**PROBLEM STATEMENT**
Copy only what lies from the line containing "left hip: (251, 355)" through the line containing "right eye: (88, 117)" in the entries below, keeping both end lines exact and dropping every picture.

**TASK INPUTS**
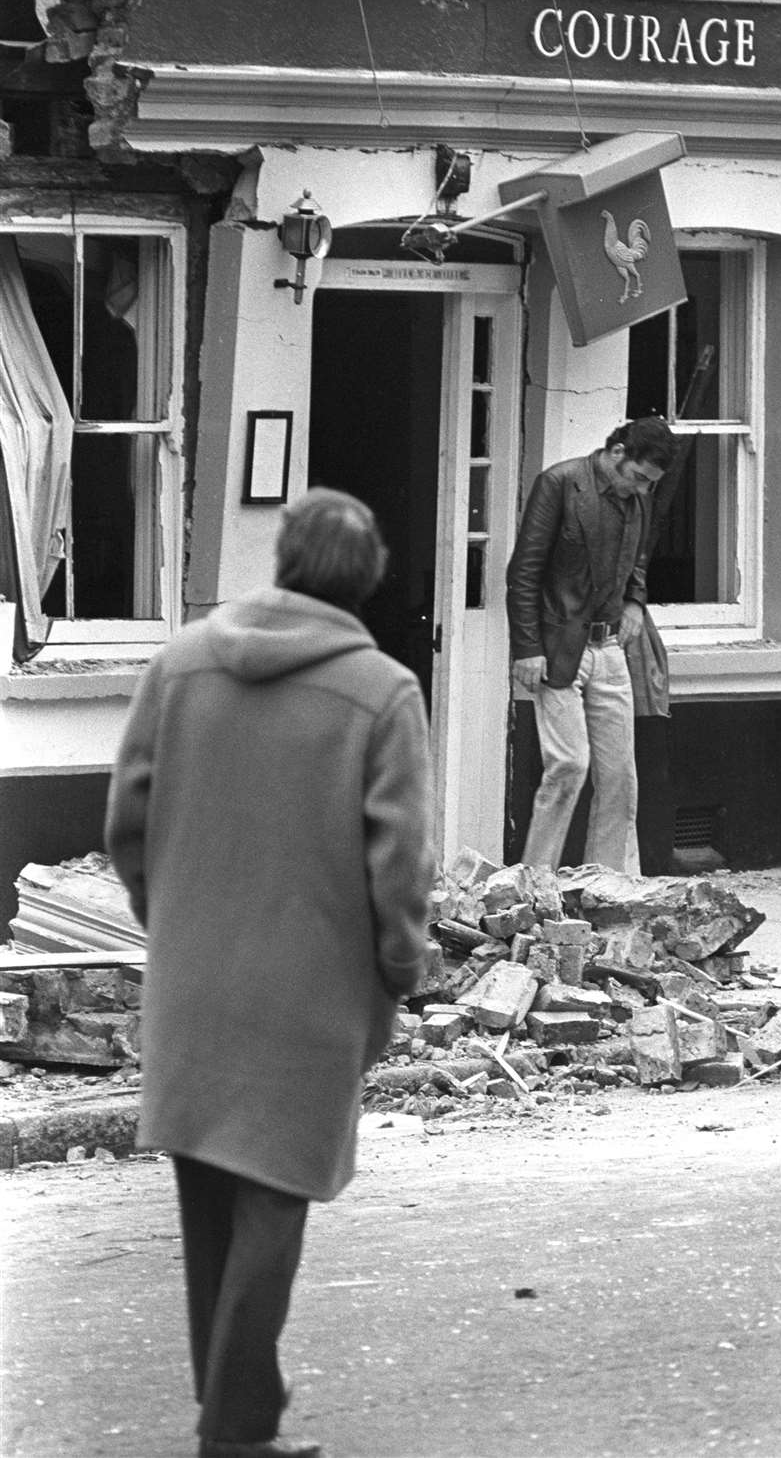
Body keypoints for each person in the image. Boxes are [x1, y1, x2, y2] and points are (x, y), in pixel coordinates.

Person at [105, 488, 435, 1458]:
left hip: (192, 984)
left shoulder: (181, 665)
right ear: (367, 580)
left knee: (208, 1205)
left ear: (283, 559)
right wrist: (401, 970)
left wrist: (171, 919)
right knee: (272, 1213)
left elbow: (127, 820)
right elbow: (400, 863)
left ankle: (235, 1413)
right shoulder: (381, 694)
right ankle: (237, 1432)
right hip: (311, 996)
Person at [506, 415, 677, 874]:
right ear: (617, 453)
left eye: (651, 484)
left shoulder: (637, 497)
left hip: (610, 650)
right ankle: (533, 888)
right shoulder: (560, 483)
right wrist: (526, 647)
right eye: (640, 478)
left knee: (620, 779)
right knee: (568, 768)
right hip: (559, 647)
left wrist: (636, 602)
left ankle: (609, 889)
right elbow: (524, 571)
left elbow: (637, 556)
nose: (642, 490)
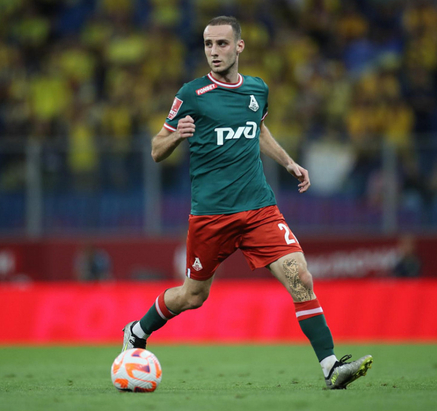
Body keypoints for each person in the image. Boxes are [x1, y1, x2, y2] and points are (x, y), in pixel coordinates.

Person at [121, 16, 372, 390]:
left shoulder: (257, 89)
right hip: (211, 216)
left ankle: (331, 367)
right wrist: (177, 137)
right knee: (192, 296)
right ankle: (137, 331)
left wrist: (287, 162)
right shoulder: (191, 94)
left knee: (301, 278)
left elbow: (258, 129)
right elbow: (157, 148)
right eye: (208, 44)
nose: (214, 51)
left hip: (259, 210)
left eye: (222, 43)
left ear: (239, 46)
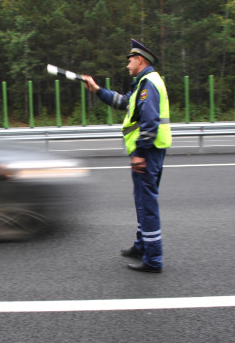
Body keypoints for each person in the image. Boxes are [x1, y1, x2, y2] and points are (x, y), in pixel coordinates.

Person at [82, 39, 172, 273]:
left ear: (140, 60)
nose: (127, 64)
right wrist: (97, 90)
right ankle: (142, 246)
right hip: (148, 151)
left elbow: (150, 121)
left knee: (147, 204)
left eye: (130, 59)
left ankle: (153, 259)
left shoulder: (149, 84)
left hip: (147, 152)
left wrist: (140, 153)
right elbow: (123, 102)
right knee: (142, 202)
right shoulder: (142, 83)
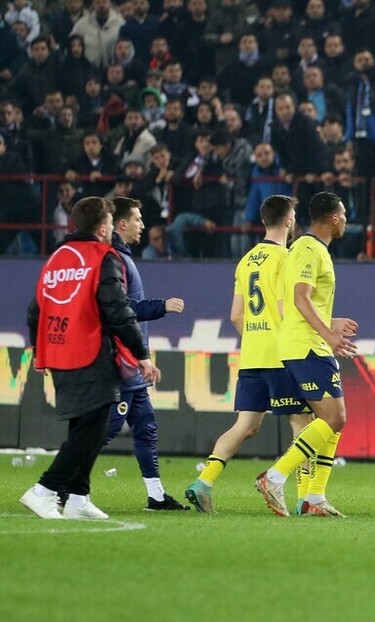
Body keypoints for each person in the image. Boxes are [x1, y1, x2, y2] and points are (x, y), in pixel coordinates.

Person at [21, 197, 159, 520]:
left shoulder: (57, 257)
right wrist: (141, 354)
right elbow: (118, 310)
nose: (113, 228)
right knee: (94, 430)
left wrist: (39, 351)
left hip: (57, 351)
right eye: (111, 222)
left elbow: (34, 311)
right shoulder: (103, 257)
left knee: (82, 425)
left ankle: (78, 498)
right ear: (102, 228)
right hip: (90, 351)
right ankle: (45, 489)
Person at [186, 195, 314, 513]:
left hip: (251, 355)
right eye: (294, 215)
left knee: (246, 426)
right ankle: (306, 498)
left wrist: (256, 338)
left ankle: (203, 482)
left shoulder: (247, 260)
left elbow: (235, 315)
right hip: (281, 356)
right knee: (304, 422)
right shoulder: (286, 259)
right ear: (287, 220)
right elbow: (287, 310)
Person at [255, 192, 359, 518]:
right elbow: (301, 297)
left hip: (309, 342)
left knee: (330, 422)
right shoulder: (309, 249)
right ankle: (274, 477)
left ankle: (313, 496)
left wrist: (330, 323)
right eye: (343, 213)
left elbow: (299, 301)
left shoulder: (307, 249)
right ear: (333, 218)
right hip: (307, 345)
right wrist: (327, 332)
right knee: (335, 417)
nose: (345, 219)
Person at [101, 196, 187, 510]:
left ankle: (156, 495)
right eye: (137, 219)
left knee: (146, 426)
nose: (142, 225)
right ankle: (59, 484)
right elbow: (122, 310)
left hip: (133, 365)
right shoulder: (114, 259)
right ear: (121, 224)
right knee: (105, 428)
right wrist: (162, 306)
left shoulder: (123, 257)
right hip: (121, 362)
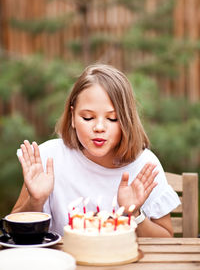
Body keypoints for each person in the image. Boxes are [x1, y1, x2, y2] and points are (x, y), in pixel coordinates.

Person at [12, 64, 180, 237]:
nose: (99, 127)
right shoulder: (49, 158)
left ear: (127, 120)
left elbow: (166, 238)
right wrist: (36, 200)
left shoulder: (144, 165)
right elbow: (13, 232)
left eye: (112, 118)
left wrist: (134, 214)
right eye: (88, 117)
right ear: (72, 117)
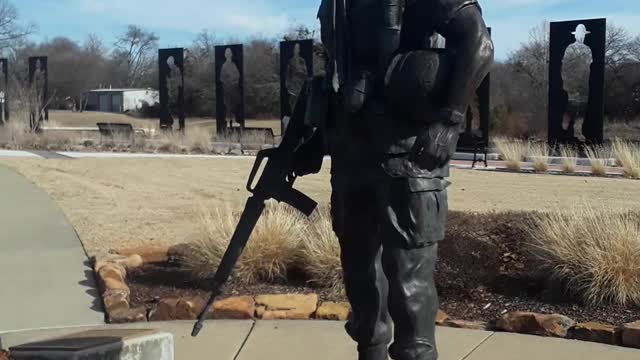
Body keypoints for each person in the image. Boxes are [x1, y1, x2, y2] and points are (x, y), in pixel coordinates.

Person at [316, 1, 494, 359]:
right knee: (359, 274)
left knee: (408, 279)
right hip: (352, 156)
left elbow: (479, 43)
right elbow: (338, 72)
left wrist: (450, 120)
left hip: (409, 158)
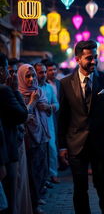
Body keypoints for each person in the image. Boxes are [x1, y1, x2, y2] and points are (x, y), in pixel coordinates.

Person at [58, 40, 104, 214]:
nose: (94, 61)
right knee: (79, 188)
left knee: (103, 184)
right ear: (78, 59)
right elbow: (63, 117)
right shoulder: (65, 83)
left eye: (95, 57)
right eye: (89, 58)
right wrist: (62, 146)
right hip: (76, 143)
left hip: (101, 141)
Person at [18, 64, 50, 214]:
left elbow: (48, 111)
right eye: (27, 76)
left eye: (33, 76)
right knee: (31, 172)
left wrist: (47, 107)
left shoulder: (39, 91)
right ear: (21, 78)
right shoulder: (18, 94)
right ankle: (33, 204)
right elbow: (22, 116)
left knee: (41, 170)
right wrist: (32, 102)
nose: (31, 79)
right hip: (28, 139)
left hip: (42, 136)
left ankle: (37, 198)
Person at [0, 53, 29, 214]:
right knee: (10, 198)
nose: (9, 74)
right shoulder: (4, 90)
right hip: (7, 151)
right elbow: (22, 115)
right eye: (7, 69)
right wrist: (16, 90)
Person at [34, 63, 60, 184]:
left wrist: (48, 107)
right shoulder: (31, 88)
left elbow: (57, 104)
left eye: (44, 72)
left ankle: (53, 174)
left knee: (52, 148)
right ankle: (43, 179)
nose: (43, 75)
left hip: (48, 122)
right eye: (40, 72)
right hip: (35, 124)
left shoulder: (49, 88)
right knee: (40, 152)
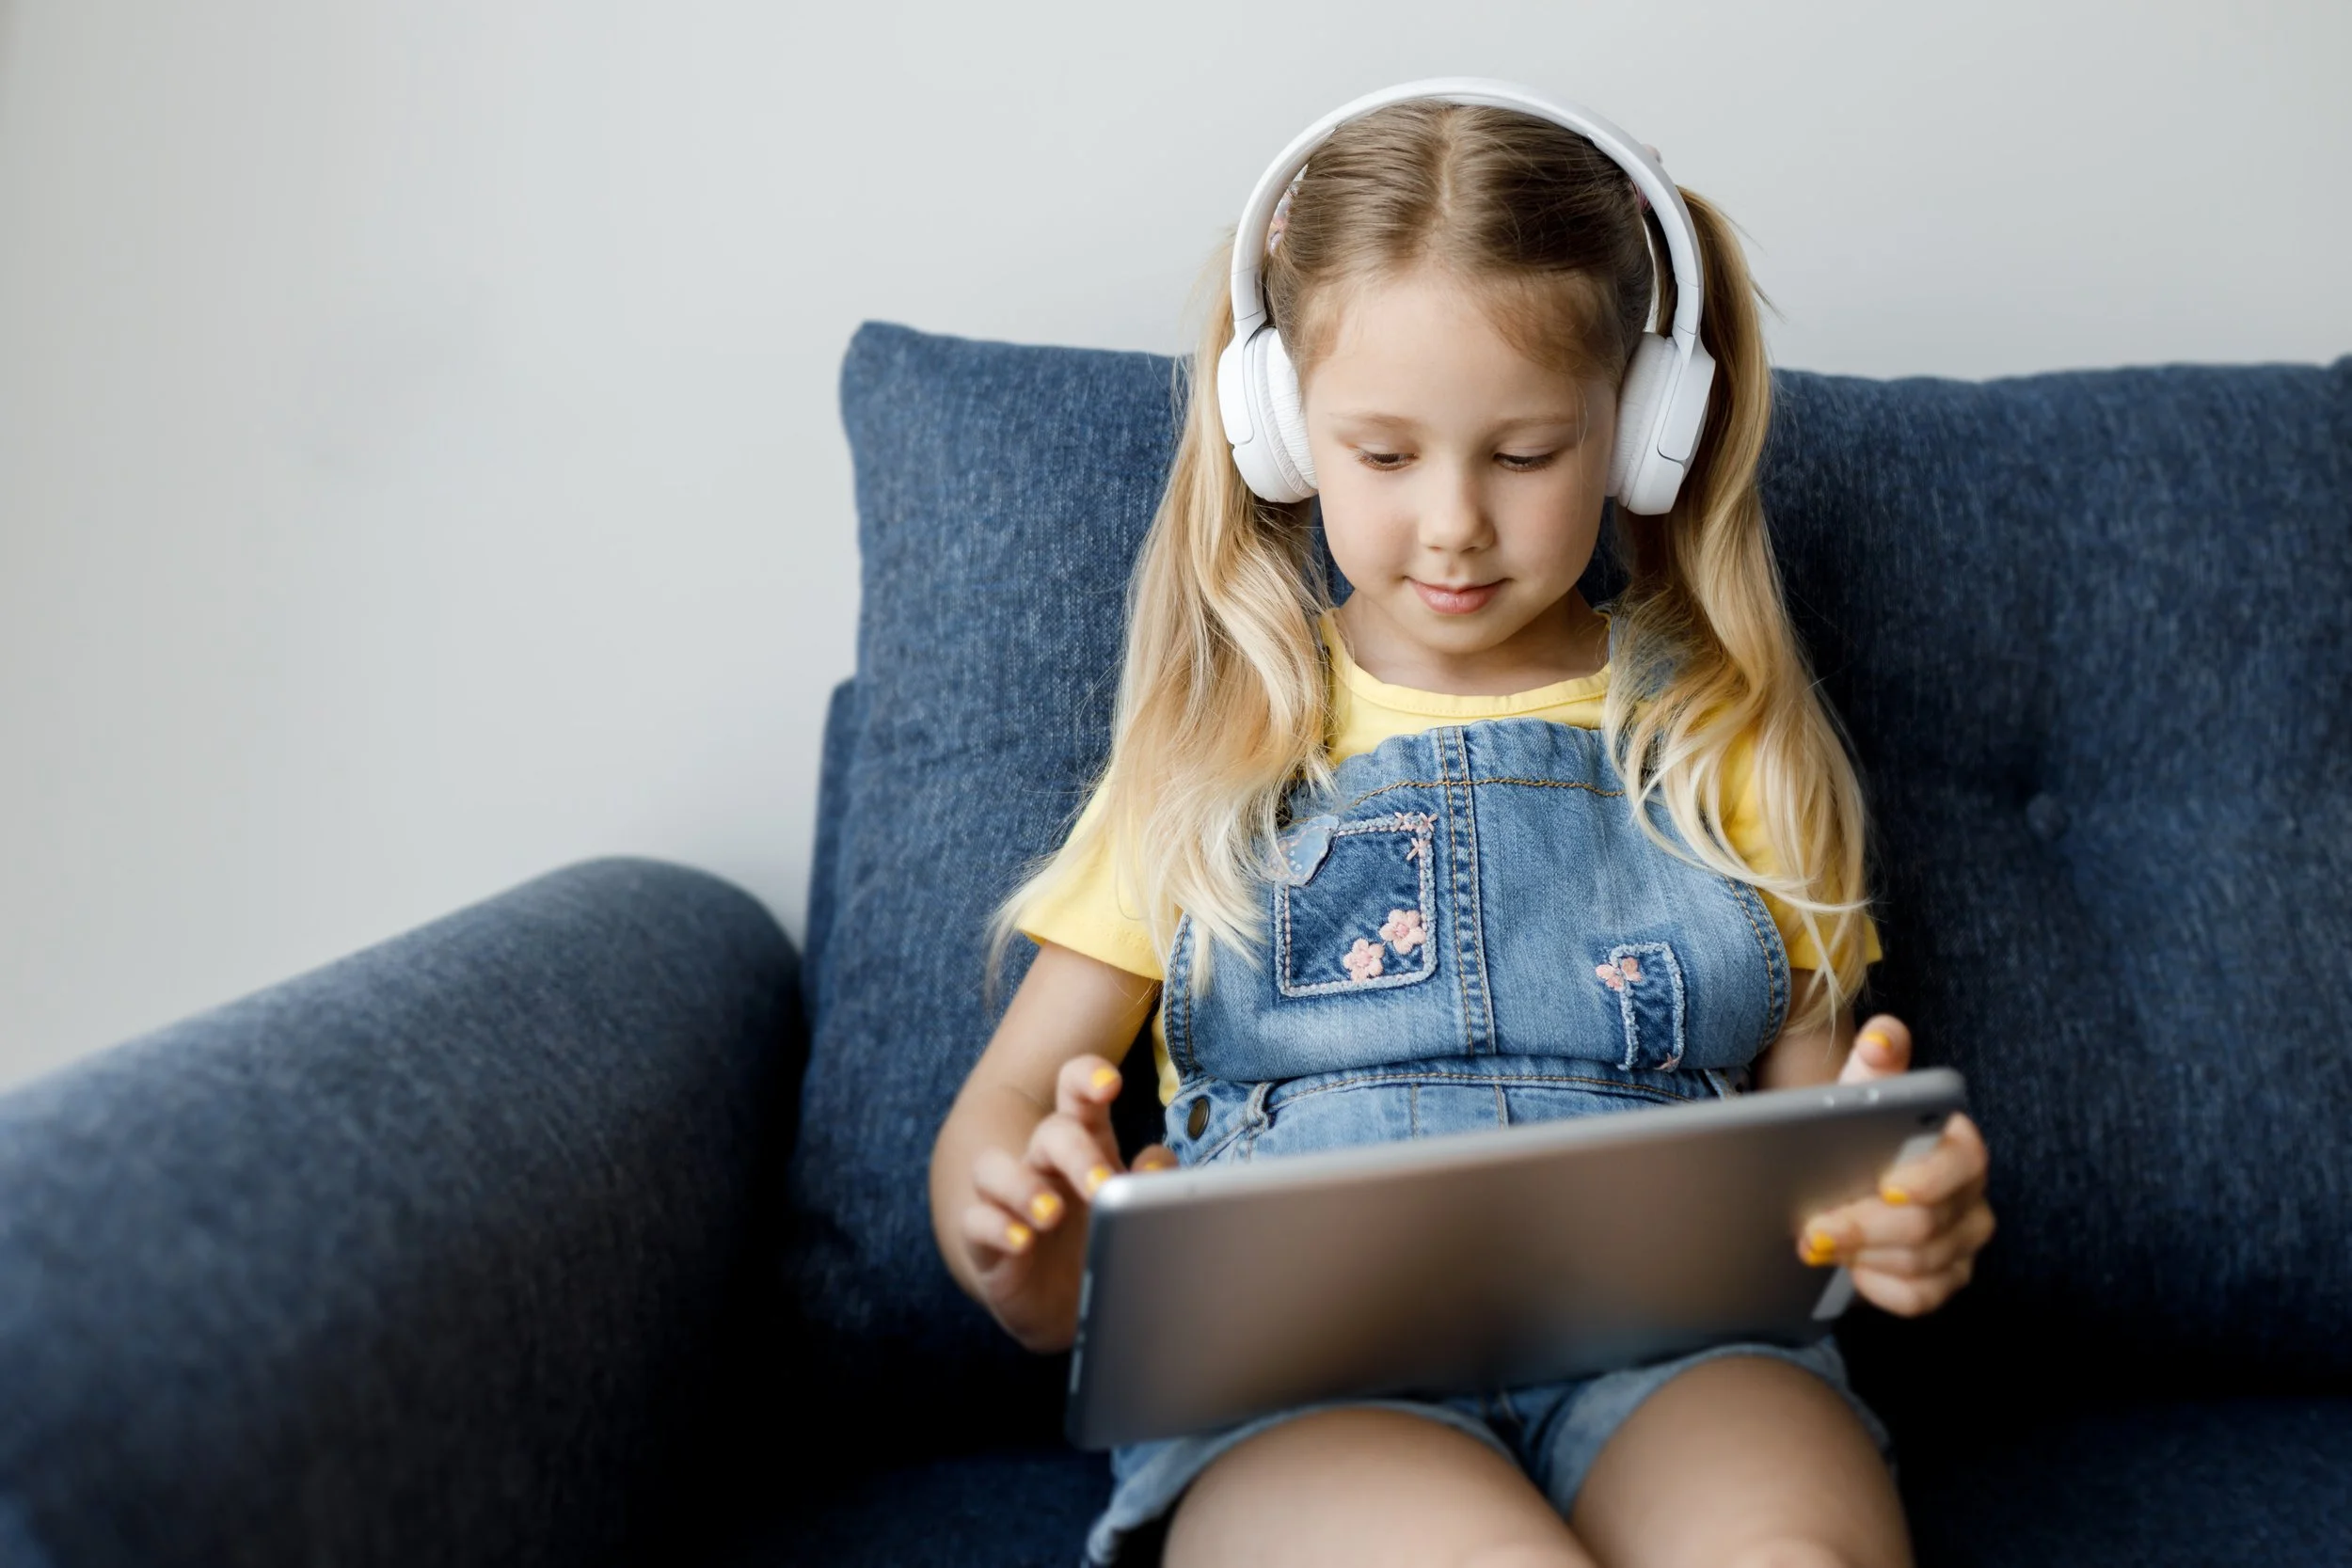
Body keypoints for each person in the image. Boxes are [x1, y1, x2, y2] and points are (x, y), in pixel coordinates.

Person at [928, 80, 1995, 1568]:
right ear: (1281, 428)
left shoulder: (1723, 743)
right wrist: (1025, 1234)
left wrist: (1897, 1213)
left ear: (1644, 431)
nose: (1452, 522)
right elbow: (1003, 1125)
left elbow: (1822, 1158)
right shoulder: (1210, 752)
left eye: (1523, 453)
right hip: (1302, 1389)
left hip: (1685, 1359)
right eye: (1383, 455)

**PROBLEM SOLUTION**
left hip: (251, 355)
right eye: (294, 215)
left knee: (246, 426)
right ankle: (306, 498)
left wrist: (256, 338)
left ankle: (203, 482)
left shoulder: (247, 260)
left elbow: (235, 315)
right hip: (281, 356)
right knee: (304, 422)
right shoulder: (286, 259)
right ear: (287, 220)
right elbow: (287, 310)
Person at [255, 192, 359, 518]:
right elbow: (301, 297)
left hip: (309, 342)
left knee: (330, 422)
right shoulder: (309, 249)
right ankle: (274, 477)
left ankle: (313, 496)
left wrist: (330, 323)
right eye: (343, 213)
left elbow: (299, 301)
left shoulder: (307, 249)
right ear: (333, 218)
right hip: (307, 345)
right wrist: (327, 332)
right knee: (335, 417)
nose: (345, 219)
Person at [101, 196, 187, 510]:
left ankle: (156, 495)
right eye: (137, 219)
left knee: (146, 426)
nose: (142, 225)
right ankle: (59, 484)
right elbow: (122, 310)
left hip: (133, 365)
right shoulder: (114, 259)
right ear: (121, 224)
right knee: (105, 428)
right wrist: (162, 306)
left shoulder: (123, 257)
right hip: (121, 362)
Body keypoints for each person in the image. Boxes are [x1, y1, x2, y2] and points are (x, y), in pixel coordinates.

Person at [12, 64, 180, 237]:
nose: (99, 127)
right shoulder: (49, 158)
left ear: (127, 120)
left elbow: (166, 238)
right wrist: (36, 200)
left shoulder: (144, 165)
right elbow: (13, 232)
left eye: (112, 118)
left wrist: (134, 214)
right eye: (88, 117)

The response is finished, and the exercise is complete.